_APPLY WHAT YOU READ:_
**a.** In the text about hygge, what puzzle did Elsa start in front of the fireplace?
**b.** Transcribe the stretch of the hygge text from "Last winter, I" through "a clean train!)".

_TEXT:_
---
So when I think about hygge, gratitude…noticing my thanks…sort of completes it, you could say.


Here’s where I’m finding it now:

Last winter, I wrote about some funny places that felt hyggelig to me. One of those was on the light rail as it approached the stop in our old neighborhood, the bright white lights and sound of the automated female voice–whether I was on the train myself or hearing it from our backyard. There was something simultaneously soothing + sterile about that whole thing. (Lucky to have such a clean train!)

Similar to that ‘soothing + sterile’ is the hum and mist of a humidifier next to a bed. (I would feel the same way about a ‘sick tray’ with tissues, tea, and lozenges on it.) Last night, fingers crossed that Elsa’s cough would subside, I filled the humidifier before we settled in to read. (Books…a hygge staple.) When Kat said this was one of her all-time favorite childhood reads, I put it on our list:

Elsa lit up when the narrator mentioned Catalina Island–where we visited with my brother last March. Suddenly she knew exactly where this story takes place!

I’ve started leaving my binoculars on the kitchen counter so I can better see the birds out our window. In addition to cardinals, blue jays, sparrows, and titmice, we now have one adorable black-eyed junco hopping around…so light on the snow.

(That’s an Audubon photo–not mine.)

I knew I’d enjoy backyard birds of the Eastern US. But I hadn’t anticipated the backyard birds of the Eastern US in winter being quite this delightful. Fattened up…in winter plumage…on a backdrop of snow or a bare branch…I’ll drop anything and everything to pick up my binocs.


Our old house did not have a fireplace (though we always had a hunch about one particular wall…there were two chimneys, after all). So we’re all enjoying the clean-simple-gas fireplace we have now. It saw a lot of us this weekend! Linc often lays on the floor in front of it; I worked there on my Whiskey in a Teacup Shawl, and Elsa started a French macarons puzzle (because Dollar Tree doesn’t sell a horse puzzle) with 350 teeny. tiny. pieces.


Typically, I would have nothing, nada, to do with Christmas before Thanksgiving. But…in addition to vitamins and getting outside, I’m also saying Yes…(mostly)…during this darker, colder season.

And a concept called Christmas in the Village? Well. Hard to say No to that.

It was a seriously wintry weekend here, with a tree lighting in the park, light parade down Main Street, craft sale, holiday home tour (proceeds support community projects + organizations), a hot toddy crawl, open galleries, music, and more–despite several inches of snow (and blowing)!
---
_SUPPLIED DATA:_

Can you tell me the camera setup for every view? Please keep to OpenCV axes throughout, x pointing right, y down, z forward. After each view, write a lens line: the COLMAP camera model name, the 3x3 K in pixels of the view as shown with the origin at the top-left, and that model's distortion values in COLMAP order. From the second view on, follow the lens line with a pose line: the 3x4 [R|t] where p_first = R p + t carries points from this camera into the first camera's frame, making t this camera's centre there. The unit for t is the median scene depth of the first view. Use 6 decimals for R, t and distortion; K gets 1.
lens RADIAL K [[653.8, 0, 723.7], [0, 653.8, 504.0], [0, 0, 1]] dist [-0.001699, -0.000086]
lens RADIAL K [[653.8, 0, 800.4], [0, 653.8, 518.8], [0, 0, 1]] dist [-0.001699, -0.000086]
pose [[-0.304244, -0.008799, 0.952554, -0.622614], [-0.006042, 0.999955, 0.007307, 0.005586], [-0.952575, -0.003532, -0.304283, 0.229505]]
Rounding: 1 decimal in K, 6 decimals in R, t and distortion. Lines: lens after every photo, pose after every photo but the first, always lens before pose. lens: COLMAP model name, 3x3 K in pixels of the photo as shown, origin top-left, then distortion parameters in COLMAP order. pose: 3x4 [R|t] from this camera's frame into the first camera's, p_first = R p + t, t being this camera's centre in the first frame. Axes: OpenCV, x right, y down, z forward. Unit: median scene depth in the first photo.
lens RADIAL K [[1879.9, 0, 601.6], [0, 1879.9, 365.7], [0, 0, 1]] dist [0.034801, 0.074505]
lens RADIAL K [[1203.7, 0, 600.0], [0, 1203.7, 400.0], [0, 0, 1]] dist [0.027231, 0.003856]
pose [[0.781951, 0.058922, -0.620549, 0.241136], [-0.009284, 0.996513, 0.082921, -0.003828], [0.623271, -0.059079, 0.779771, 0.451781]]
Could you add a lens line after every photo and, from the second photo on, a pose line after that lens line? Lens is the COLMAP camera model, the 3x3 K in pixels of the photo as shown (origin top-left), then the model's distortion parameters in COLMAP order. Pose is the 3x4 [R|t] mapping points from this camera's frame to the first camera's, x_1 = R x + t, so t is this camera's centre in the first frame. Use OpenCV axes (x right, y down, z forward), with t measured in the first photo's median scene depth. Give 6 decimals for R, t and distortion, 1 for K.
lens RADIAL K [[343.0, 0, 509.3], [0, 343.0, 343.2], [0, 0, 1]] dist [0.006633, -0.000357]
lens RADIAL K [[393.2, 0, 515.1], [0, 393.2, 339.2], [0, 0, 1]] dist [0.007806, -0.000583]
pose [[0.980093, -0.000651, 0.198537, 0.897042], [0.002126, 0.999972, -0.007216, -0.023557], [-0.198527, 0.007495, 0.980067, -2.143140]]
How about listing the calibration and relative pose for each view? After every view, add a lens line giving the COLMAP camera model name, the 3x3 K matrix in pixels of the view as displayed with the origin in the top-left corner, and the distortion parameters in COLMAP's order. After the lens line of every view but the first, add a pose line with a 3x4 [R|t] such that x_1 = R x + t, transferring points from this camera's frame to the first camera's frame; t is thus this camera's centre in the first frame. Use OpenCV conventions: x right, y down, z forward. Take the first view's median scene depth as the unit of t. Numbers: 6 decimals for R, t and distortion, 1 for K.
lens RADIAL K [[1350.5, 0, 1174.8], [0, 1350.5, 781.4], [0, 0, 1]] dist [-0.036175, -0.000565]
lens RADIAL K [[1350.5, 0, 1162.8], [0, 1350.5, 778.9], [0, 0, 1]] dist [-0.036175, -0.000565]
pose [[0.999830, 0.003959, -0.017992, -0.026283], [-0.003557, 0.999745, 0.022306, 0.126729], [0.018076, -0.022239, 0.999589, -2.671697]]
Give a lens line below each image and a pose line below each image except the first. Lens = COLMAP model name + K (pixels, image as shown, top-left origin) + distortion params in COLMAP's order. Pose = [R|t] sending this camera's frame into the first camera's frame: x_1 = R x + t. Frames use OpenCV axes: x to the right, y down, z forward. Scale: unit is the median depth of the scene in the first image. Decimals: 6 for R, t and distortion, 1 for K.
---
_SOLUTION LIST:_
**a.** A French macarons puzzle with 350 pieces.

**b.**
Last winter, I wrote about some funny places that felt hyggelig to me. One of those was on the light rail as it approached the stop in our old neighborhood, the bright white lights and sound of the automated female voice–whether I was on the train myself or hearing it from our backyard. There was something simultaneously soothing + sterile about that whole thing. (Lucky to have such a clean train!)